(Selected excerpt)
#####

I think it is always a case that the DIL never considers that they could be toxic (or to use the usual turn of phrase narcissistic ) themselves (not saying you are OP). The MIL would like to bond with her grandchild without the DIL making her feel uncomfortable. A relationship is always a two way street and to be honest when someone posts a MIL complaint on here and says she is nice here, she is good there but she is an absolute headfuck in this area, then it is a discussible problem. When someone comes on and says my MIL is a narc, this is her latest then the problem still lies in the person describing the problem. In your scenario OP, she probably dislikes you as much as you dislike her.

@TokenGinger, I agree with all you have said.

I'd take it as an opportunity to have a night out, Jesus I wished for many years someone would want my kids overnight Grin, no takers unfortunately. Don't look a gift horse in the mouth and remember, you child is half your husbands too, his family to him more than yours, so I don't know, let go a little maybe, you might benefit from it yourself.

Talkingmouse · 12/11/2019 00:10

You should just ignore.

#####

(Parts of the exercise)
a – In the forum discussion about mothers-in-law, what would the MIL like to do?
b – Translate this sentence from the forum discussion about mothers-in-law into French: "In your scenario OP, she probably dislikes you as much as you dislike her."
The material that follows has no connection to the forum discussion about mothers-in-law.

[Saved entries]
#####

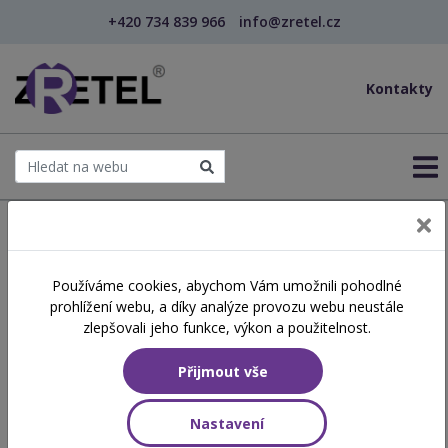
+420 734 839 966
info@zretel.cz
Kontakty
← Šablony OP JAK
Používáme cookies, abychom Vám umožnili pohodlné
šablony
prohlížení webu, a díky analýze provozu webu neustále
Sociálně emoční učení
zlepšovali jeho funkce, výkon a použitelnost.
(webinář)
Přijmout vše
Hodinová dotace
Nastavení
8 vyučovacích hodin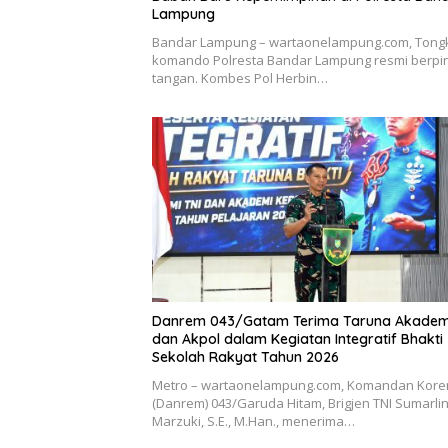
Lampung
Bandar Lampung – wartaonelampung.com, Tong
komando Polresta Bandar Lampung resmi berpi
tangan. Kombes Pol Herbin…
Danrem 043/Gatam Terima Taruna Akadem
dan Akpol dalam Kegiatan Integratif Bhakti
Sekolah Rakyat Tahun 2026
Metro – wartaonelampung.com, Komandan Kor
(Danrem) 043/Garuda Hitam, Brigjen TNI Sumarli
Marzuki, S.E., M.Han., menerima…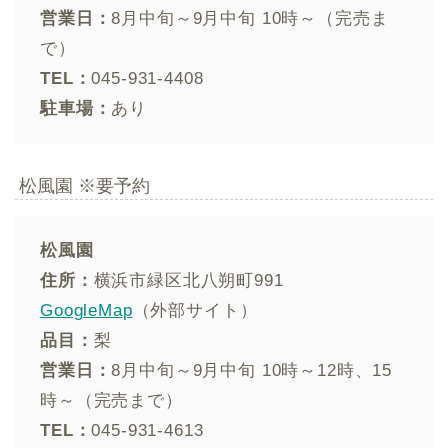
営業日：
8月中旬～9月中旬 10時～（完売ま
で）
TEL：
045-931-4408
駐車場：
あり
松風園 ※要予約
松風園
住所：
横浜市緑区北八朔町991
GoogleMap
（外部サイト）
品目：
梨
営業日：
8月中旬～9月中旬 10時～12時、15
時～（完売まで）
TEL：
045-931-4613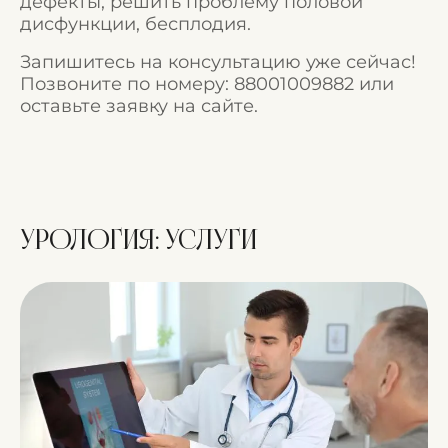
дефекты, решить проблему половой
дисфункции, бесплодия.
Запишитесь на консультацию уже сейчас!
Позвоните по номеру:
88001009882
или
оставьте заявку на сайте.
Урология:
услуги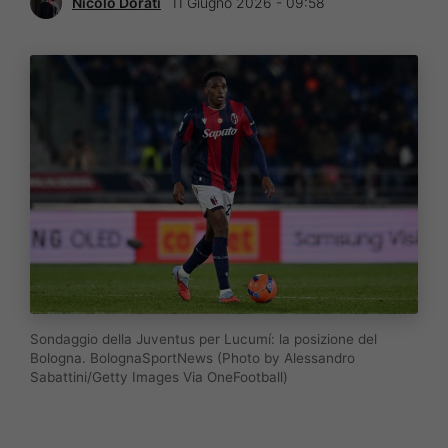
Nicolò Dorati
11 Giugno 2026 - 09:58
Sondaggio della Juventus per Lucumí: la posizione del
Bologna. BolognaSportNews (Photo by Alessandro
Sabattini/Getty Images Via OneFootball)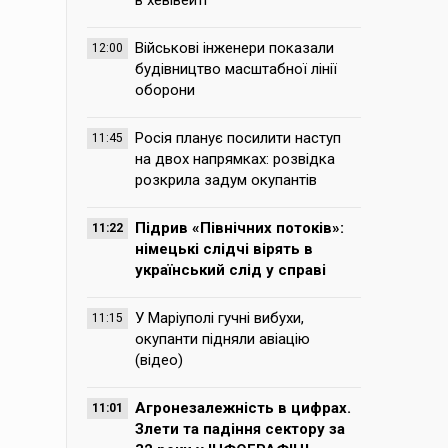
в хевівейті
Військові інженери показали
12:00
будівництво масштабної лінії
оборони
Росія планує посилити наступ
11:45
на двох напрямках: розвідка
розкрила задум окупантів
Підрив «Північних потоків»:
11:22
німецькі слідчі вірять в
український слід у справі
У Маріуполі гучні вибухи,
11:15
окупанти підняли авіацію
(відео)
Агронезалежність в цифрах.
11:01
Злети та падіння сектору за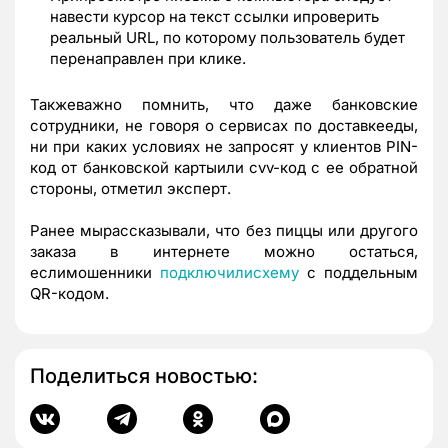
навести курсор на текст ссылки ипроверить
реальный URL, по которому пользователь будет
перенаправлен при клике.
Такжеважно помнить, что даже банковские
сотрудники, не говоря о сервисах по доставкееды,
ни при каких условиях не запросят у клиентов PIN-
код от банковской картыили cvv-код с ее обратной
стороны, отметил эксперт.
Ранее мырассказывали, что без пиццы или другого
заказа в интернете можно остаться,
еслимошенники
подключилисхему
с поддельным
QR-кодом.
Поделиться новостью: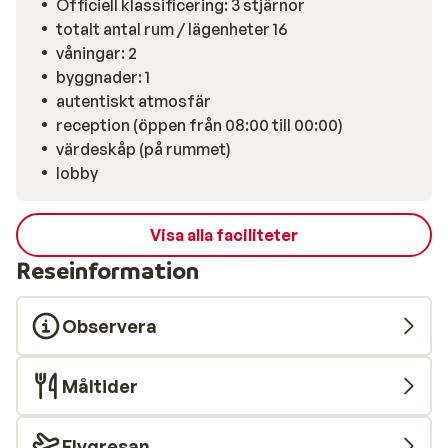
Officiell klassificering: 3 stjärnor
finner tavernor, supermarket och cafeér.
totalt antal rum / lägenheter 16
våningar: 2
byggnader: 1
autentiskt atmosfär
reception (öppen från 08:00 till 00:00)
värdeskåp (på rummet)
lobby
Visa alla faciliteter
Reseinformation
Observera
Måltider
Flygresan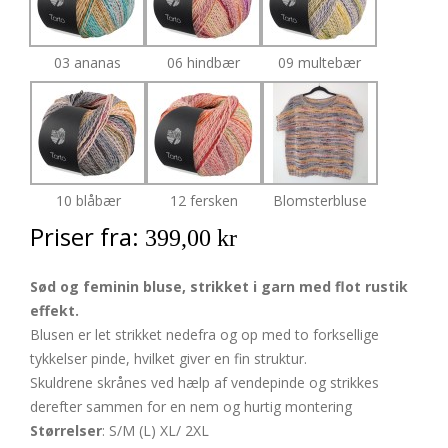
03 ananas
06 hindbær
09 multebær
10 blåbær
12 fersken
Blomsterbluse
Priser fra:
399,00 kr
Sød og feminin bluse, strikket i garn med flot rustik
effekt.
Blusen er let strikket nedefra og op med to forksellige
tykkelser pinde, hvilket giver en fin struktur.
Skuldrene skrånes ved hælp af vendepinde og strikkes
derefter sammen for en nem og hurtig montering
Størrelser
: S/M (L) XL/ 2XL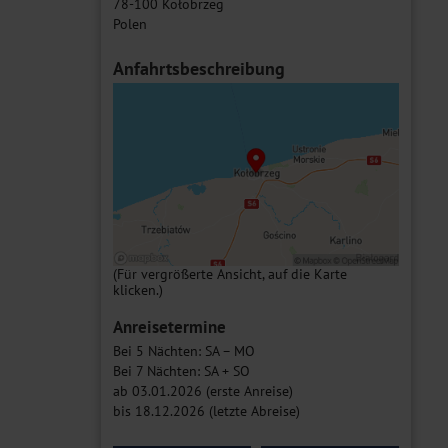
78-100 Kołobrzeg
Polen
Anfahrtsbeschreibung
(Für vergrößerte Ansicht, auf die Karte
klicken.)
Anreisetermine
Bei 5 Nächten: SA – MO
Bei 7 Nächten: SA + SO
ab 03.01.2026 (erste Anreise)
bis 18.12.2026 (letzte Abreise)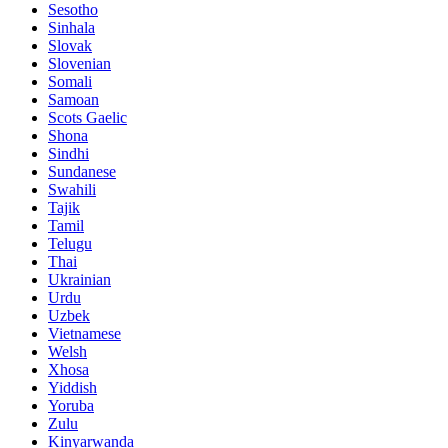
Sesotho
Sinhala
Slovak
Slovenian
Somali
Samoan
Scots Gaelic
Shona
Sindhi
Sundanese
Swahili
Tajik
Tamil
Telugu
Thai
Ukrainian
Urdu
Uzbek
Vietnamese
Welsh
Xhosa
Yiddish
Yoruba
Zulu
Kinyarwanda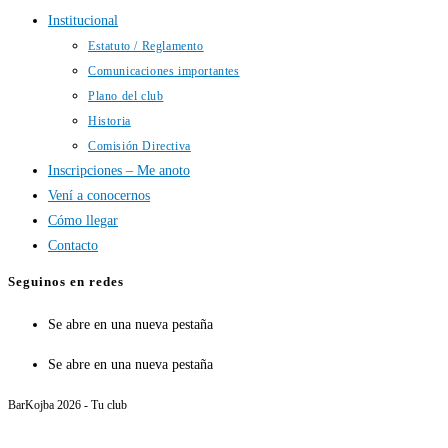
Institucional
Estatuto / Reglamento
Comunicaciones importantes
Plano del club
Historia
Comisión Directiva
Inscripciones – Me anoto
Vení a conocernos
Cómo llegar
Contacto
Seguinos en redes
Se abre en una nueva pestaña
Se abre en una nueva pestaña
BarKojba 2026 - Tu club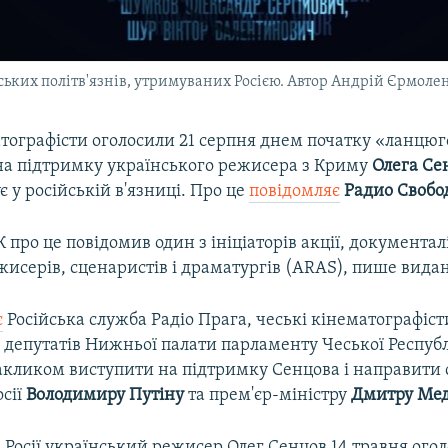
ських політв'язнів, утримуваних Росією. Автор Андрій Єрмоле
атографісти оголосили 21 серпня днем початку «ланцюг
на підтримку українського режисера з Криму
Олега Се
є у російській в'язниці. Про це
повідомляє
Радио Свобо
 про це повідомив один з ініціаторів акції, документал
ежисерів, сценаристів і драматургів (ARAS), пише вида
є
Російська служба Радіо Прага, чеські кінематографіс
 депутатів Нижньої палати парламенту Чеської Республ
закликом виступити на підтримку Сенцова і направити 
осії
Володимиру Путіну
та прем'єр-міністру
Дмитру Мед
Росії український режисер Олег Сенцов 14 травня ого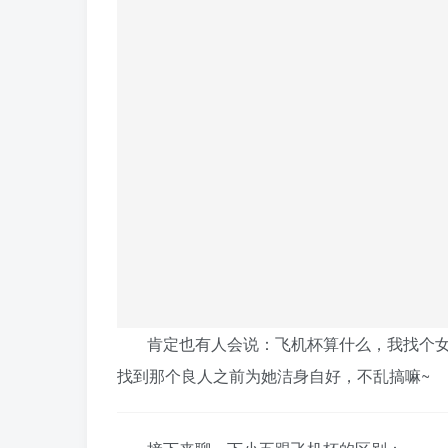
肯定也有人会说：飞机杯算什么，我找个
找到那个良人之前为她洁身自好，不乱搞嘛~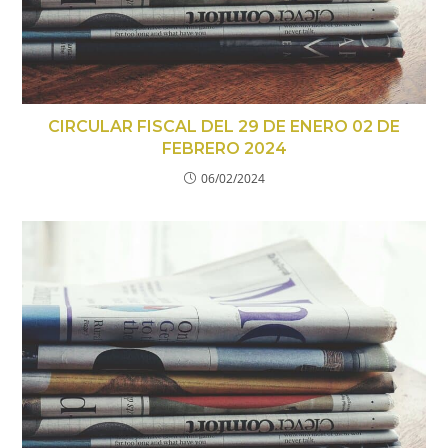
CIRCULAR FISCAL DEL 29 DE ENERO 02 DE
FEBRERO 2024
06/02/2024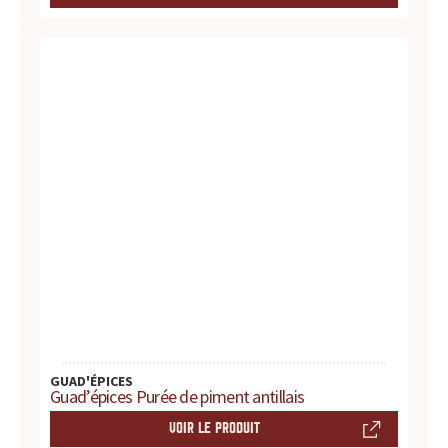
s
s
a
u
c
e
s
:
p
r
GUAD'ÉPICES
Guad’épices Purée de piment antillais
o
VOIR LE PRODUIT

#####

(Task-by-task results)
a – Bond with her grandchild without the DIL making her feel uncomfortable.

b – Dans ta situation, OP, elle ne t'apprécie probablement pas plus que tu ne l'apprécies.